The four of them had stayed up talking, putting more logs on the fire. Julia had spent those hours propped between Nick’s legs, his arms around her, her head leaning back against his chest. The things she learned had been terrible, but they had also relieved her. It had been wonderful, simply to ask questions and to have them answered.

She had learned about the Guild and the River of Time. That it was possible to jump forward and backward along the stream. She learned about what the Guild did and what the Ofan hoped to achieve. She had been told about Mr. Mibbs and Jem Jemison, and Nick had talked about how he must learn to jump and go after his comrade-in-arms. Bertrand had said that was ridiculous, and Nick had said it wasn’t up for discussion.

For a long time they had talked about her childhood, and the four of them had pieced together how Grandfather must have kept her talent from her. She had told them about what she could do without ever having jumped. They had been very excited. She was more special than they’d even guessed. Apparently they thought it was impossible to turn time itself backward or forward, and yet she had done both, untrained and without having first jumped.

They made her describe it several times. How at the dinner table she had reversed time and Eamon had melted back to his seat. How at Grandfather’s deathbed he had sped time up . . . no,
she
had sped time up, and the dust had blown in the light, and Grandfather’s death had come just in time to save him from Eamon’s taunts. She offered to show the Ofan then and there, but when she started to push time back her head began to hurt. So instead they had talked about the plan, about how to make it seem as if she were nobody at all, certainly not the Talisman and not even an Ofan. Just an ordinary young woman—a “Natural.” Bertrand had looked at her with that green, commanding gaze and said that she must prepare herself to learn a great deal, and quickly. They would use the next few days, as they rode across country to Blackdown, to develop a plan and teach her what she needed to know.

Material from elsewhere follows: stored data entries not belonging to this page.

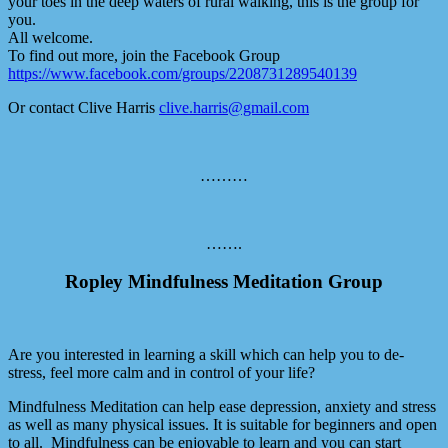
your toes in the deep waters of rural walking, this is the group for
you.
All welcome.
To find out more, join the Facebook Group
https://www.facebook.com/groups/2208731289540139
Or contact Clive Harris
clive.harris@gmail.com
………
…….
Ropley Mindfulness Meditation Group
Are you interested in learning a skill which can help you to de-
stress, feel more calm and in control of your life?
Mindfulness Meditation can help ease depression, anxiety and stress
as well as many physical issues. It is suitable for beginners and open
to all. Mindfulness can be enjoyable to learn and you can start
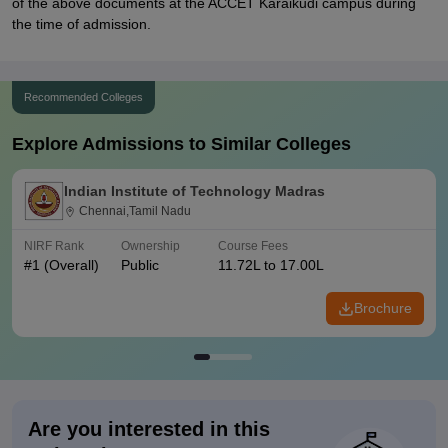
of the above documents at the ACCET Karaikudi campus during
the time of admission.
Recommended Colleges
Explore Admissions to Similar Colleges
Indian Institute of Technology Madras
Chennai,Tamil Nadu
NIRF Rank
Ownership
Course Fees
#
1
(Overall)
Public
11.72L to 17.00L
Brochure
Are you interested in this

Finally Bertrand said he thought they should stop talking about serious things—they should be celebrating. He believed he might have a bottle of wine in his saddlebags. There was cheering, and then there was drinking, the bottle passed from hand to hand. Nick and Leo relived some adventures they’d had when they were in school together in South America, including a triumph at something called an “eighties talent show.” Apparently their victory had involved singing a song entitled “Islands in the Stream.” Julia insisted on hearing the song, and it didn’t take much encouragement to get Nick and Leo on their feet. She expected it to be bawdy, but it turned out to be very pretty, with clever harmonies. Julia liked the pace and rhythm, but Bertrand almost drowned out the singers with his groans and laughter. Perhaps it was the way they performed it; for some reason each man held a fist up in front of his mouth, and leaned into it, staring into the other’s eyes as he warbled. When they were done they demanded a song of her, and before she knew it Julia found herself deep into an off-key rendition of “Gude Wallace.” At first her audience listened politely enough, but really, Julia could not carry a tune, and before long Nick and Leo had their hands over their ears. After three verses Bertrand took pity and joined her. His voice was as rich and as strong as chestnut honey, and with someone to follow she was able to do better. When the last notes had faded, Julia replaced herself in the circle of Nick’s arms, and they all sat again around the fire, staring into its glowing heart and thinking their own thoughts.